■ REQUIREMENT 1:
According to the forum thread, what does Lotsa's husband do during the day while the kids are at day care?
■ REQUIREMENT 2:
Reproduce the stretch of the forum thread from "Thanks for your" through "of the evening.".

Thanks for your feedback! I'm still learning!  And that's great advice about the SS cards. I'm going to do that.


----------



## Lotsa (Mar 31, 2015)

GusPolinski said:


> Too much discourse for the 180. All he really needed to know was (a) that you were out to dinner w/ friends and (b) that, going forward, you'd be communicating your schedule via e-mail. Now that you've successfully communicated the latter, next time you're out, tell him nothing more than that, then block/ignore/silence any calls from his phone for the rest of the evening.
> 
> I suppose a quick "I'm going out" as you're headed out the door wouldn't be too bad, but that's only if he's actually at home. IOW, I wouldn't bother w/ a text, calendar reminder, etc. After all, you're not his secretary.
> 
> ...


Could someone please let me know how I would implement the 180 in my circumstances?
I have told my cheating husband that I want out of our marriage and that he needs to find a job and somewhere to live. I have said that I will not ‘kick him out’ but want him to do this as quickly as possible.
He first got angry and told me I was a ‘coward’ for asking him to leave because I know he has no one and nowhere to go. He told me he really wants to work on the marriage (we have been to marriage counselling (but of course I have paid for it) but follows this up with, ‘I have no car, no friends’ etc. 
I know he is just using me. He has been trying to get close to me now, trying to talk, trying to hug me etc but honestly, I just don’t want any of it.
Can anyone help me with this? It is so hard to implement for me because I have always been the breadwinner, looked after the kids, finances and housework. I also am the only one who works and with my kids going to day care, he really does nothing during the day except train and play computer games. 
Please help!


----------



## EleGirl (Dec 3, 2011)

Lotsa said:


> Could someone please let me know how I would implement the 180 in my circumstances?
> 
> I have told my cheating husband that I want out of our marriage and that he needs to find a job and somewhere to live. I have said that I will not ‘kick him out’ but want him to do this as quickly as possible.
> 
> He first got angry and told me I was a ‘coward’ for asking him to leave because I know he has no one and nowhere to go. He told me he really wants to work on the marriage (we have been to marriage counselling (but of course I have paid for it) but follows this up with, ‘I have no car, no friends’ etc.

■ DATA SECTION:
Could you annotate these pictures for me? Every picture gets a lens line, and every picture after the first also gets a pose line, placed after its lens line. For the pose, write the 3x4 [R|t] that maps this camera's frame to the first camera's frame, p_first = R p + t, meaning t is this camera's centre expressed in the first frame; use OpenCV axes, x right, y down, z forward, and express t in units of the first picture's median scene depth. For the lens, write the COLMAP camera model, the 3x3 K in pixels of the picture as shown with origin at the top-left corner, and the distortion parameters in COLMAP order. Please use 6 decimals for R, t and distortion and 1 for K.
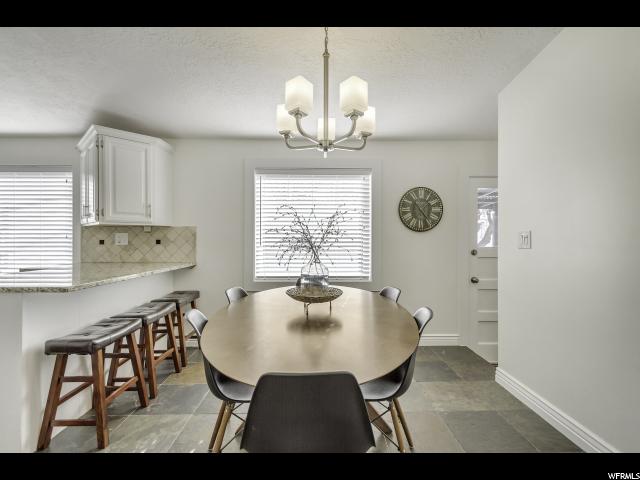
lens RADIAL K [[297.2, 0, 320.7], [0, 297.2, 239.5], [0, 0, 1]] dist [0.007492, -0.002433]
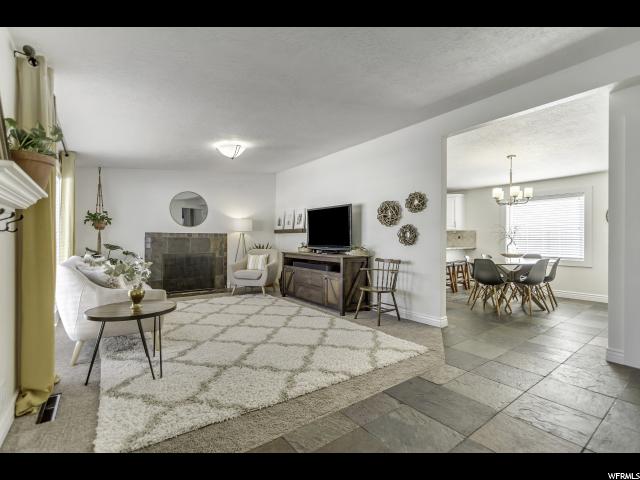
lens RADIAL K [[297.2, 0, 322.6], [0, 297.2, 239.3], [0, 0, 1]] dist [0.007492, -0.002433]
pose [[0.585326, -0.001128, -0.810798, 0.670870], [-0.001188, 0.999997, -0.002249, 0.027644], [0.810797, 0.002280, 0.585322, -1.149087]]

■ RESULT 1:
He trains and plays computer games.

■ RESULT 2:
Thanks for your feedback! I'm still learning!  And that's great advice about the SS cards. I'm going to do that.


----------



## Lotsa (Mar 31, 2015)

GusPolinski said:


> Too much discourse for the 180. All he really needed to know was (a) that you were out to dinner w/ friends and (b) that, going forward, you'd be communicating your schedule via e-mail. Now that you've successfully communicated the latter, next time you're out, tell him nothing more than that, then block/ignore/silence any calls from his phone for the rest of the evening.